**Problems to work on**:
1) In two sentences, sum up the transcript about prayer and health below.
2) Carry on the transcript about prayer and health below, starting right after its final sentence.

Segment Start: Text block

VELMA MOORE: In seven years, he's almost died 12 times.
BOB ABERNETHY: At the Duke University Hospital in Durham, North Carolina, Benjamin Moore is recovering from kidney failure, and his wife has no doubt about why he is getting better.
Ms. MOORE: I knew that if the prayers went up, the blessings would come down.
ABERNETHY: Near Raleigh, North Carolina, Andy Delbridge is convalescing from surgery to remove a brain cancer so advanced he was given just a year to live.
ANDY DELBRIDGE: There is no growth. There is no evidence of cancer. I think I'm cured. I think God has given me time.
ABERNETHY: Andy and his wife, Nancy, credit God, their prayers, and the prayers of their church. I asked Nancy, with two young sons to raise and her husband terminally ill, was she ever angry at God?NANCY DELBRIDGE: How could I be angry with the one who was carrying me? You know, no.
ABERNETHY: Moving as personal testimonies can be, many scientists consider them anecdotes, not evidence. Nevertheless, in recent years there has been a surge of interest in finding a provable connection between religion and health. One of the leaders of the research is Duke psychiatrist Harold Koenig.
Dr. HAROLD KOENIG (Co-director, Center for Spirituality, Theology and Health, Duke University Medical Center): The enormous number of studies all suggest that religious involvement and practices actually result in better health.
People who are more religious have greater well-being, lower anxiety, more purpose and meaning in life, so that religious people tend to have lower blood pressure, tend to have stronger immune systems and, oftentimes, will live longer.ABERNETHY: But correlation does not mean cause.
Dr. KOENIG: You cannot say that it's proven beyond a shadow of a doubt that religion makes you healthy; that's correct, but where there is a lot of smoke, there's probably some fire.
ABERNETHY: Koenig says many doctors who used to dismiss a role for religion in medical practice are becoming more open to a connection. But in New York, psychologist Richard P. Sloan at Columbia Presbyterian Hospital brands most of the new research "bad science."
Dr. RICHARD P. SLOAN (Psychologist, Columbia Presbyterian Hospital): The evidence is, by and large, extremely weak and inconclusive. We can't say for sure that religious involvement causes better health. We may be able to say that there's an association, but we don't understand it.ABERNETHY: Professor Sloan also questions whether science can ever measure spirituality.

Segment End: Text block
Segment Start: Record extracts

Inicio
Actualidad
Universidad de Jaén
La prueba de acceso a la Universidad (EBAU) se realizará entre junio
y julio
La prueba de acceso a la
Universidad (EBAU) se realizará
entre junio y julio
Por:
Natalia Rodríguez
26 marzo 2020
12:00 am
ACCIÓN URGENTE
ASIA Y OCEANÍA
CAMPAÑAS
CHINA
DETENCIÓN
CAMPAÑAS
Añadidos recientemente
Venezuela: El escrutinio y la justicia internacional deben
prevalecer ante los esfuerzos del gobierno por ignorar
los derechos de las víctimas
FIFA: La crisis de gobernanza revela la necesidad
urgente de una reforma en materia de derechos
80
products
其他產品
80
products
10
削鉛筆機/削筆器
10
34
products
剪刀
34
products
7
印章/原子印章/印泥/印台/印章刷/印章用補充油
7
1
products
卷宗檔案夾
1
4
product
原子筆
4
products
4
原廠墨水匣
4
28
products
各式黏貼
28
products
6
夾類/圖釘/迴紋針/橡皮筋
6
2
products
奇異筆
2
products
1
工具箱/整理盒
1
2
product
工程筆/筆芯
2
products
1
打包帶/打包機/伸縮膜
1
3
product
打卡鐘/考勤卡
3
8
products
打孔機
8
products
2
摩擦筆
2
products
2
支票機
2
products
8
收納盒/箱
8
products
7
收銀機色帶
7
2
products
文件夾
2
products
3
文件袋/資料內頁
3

Segment End: Record extracts
Segment Start: Record extracts

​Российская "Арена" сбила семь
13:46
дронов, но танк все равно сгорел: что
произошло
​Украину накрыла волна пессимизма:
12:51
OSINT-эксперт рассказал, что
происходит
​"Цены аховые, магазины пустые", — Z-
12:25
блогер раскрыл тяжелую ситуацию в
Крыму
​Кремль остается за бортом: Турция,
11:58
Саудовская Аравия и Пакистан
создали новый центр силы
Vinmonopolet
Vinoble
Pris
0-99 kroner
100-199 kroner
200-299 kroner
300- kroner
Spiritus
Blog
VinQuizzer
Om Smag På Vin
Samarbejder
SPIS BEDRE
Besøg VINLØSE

Segment End: Record extracts

**Answers provided**:
1) Patients in North Carolina credit prayer and God for recovering from kidney failure and advanced brain cancer, and a surge of research is now trying to prove a link between religion and health. Duke psychiatrist Harold Koenig says the many studies suggest religious people have better well-being and health and often live longer, while Columbia psychologist Richard P. Sloan calls the evidence weak and inconclusive, showing at most an association that no one understands.

2)
Dr. SLOAN: Medical science deals in facts -- observable facts, testable hypotheses. Religion deals in faith. Faith doesn't require proof.
ABERNETHY: Koenig partly agrees.
Dr. KOENIG: You cannot prove, in my opinion, anything about God or that God answers prayer or anything that is supernatural. What we can show, though, is what impact does believing in God, in going to church, reading the Bible, going to synagogue, mosque -- what impact do those beliefs and practices have on a person's mental and physical health? That we can study.ABERNETHY: But, Sloan says, the studies must be broad.
Dr. SLOAN: There are lots of cases in which people pray devoutly and don't get better. And there are lots of cases in which people do get better and they don't pray. And only a systematic evaluation of that can lead to conclusions that are definitive.
ABERNETHY: Sloan argues that it may be the healthy lifestyle of many religious people that enhances health, not religion itself. He says any kind of social engagement helps, not just belonging to a faith community. He also asks, if religious belief produces healing, what does that imply if there is no healing? That a patient's faith was inadequate?Dr. SLOAN: It's bad enough to be sick; it's worse still to be gravely ill. But to add to that the burden of remorse or guilt over some supposed failure of devotion is simply unconscionable.
Dr. KOENIG: You can never conclude that a person is sick because of a weak faith.




Dr. KOENIG: In this culture, people who believe in a loving, merciful, compassionate God who is present with us and who helps us bear our burdens -- that is probably healthier than people who believe in a God that is a punishing God, is a vengeful God, is a judgmental God.
ABERNETHY: There is general agreement that because most doctors are untrained in spiritual care, they should refer patients with spiritual needs to a chaplain or pastoral counselor just the way they would to any other specialist.
Rev. MORGAN: I take seriously the healing power of prayer. But I would broaden that healing to include not just curing, which is what we want -- it's what I want if it's my leg -- but sometimes healing goes beyond that. And it means that a person is empowered to keep moving, to get on with their life even though they don't have a leg, and to feel that God was present with them in a way that made it tolerable.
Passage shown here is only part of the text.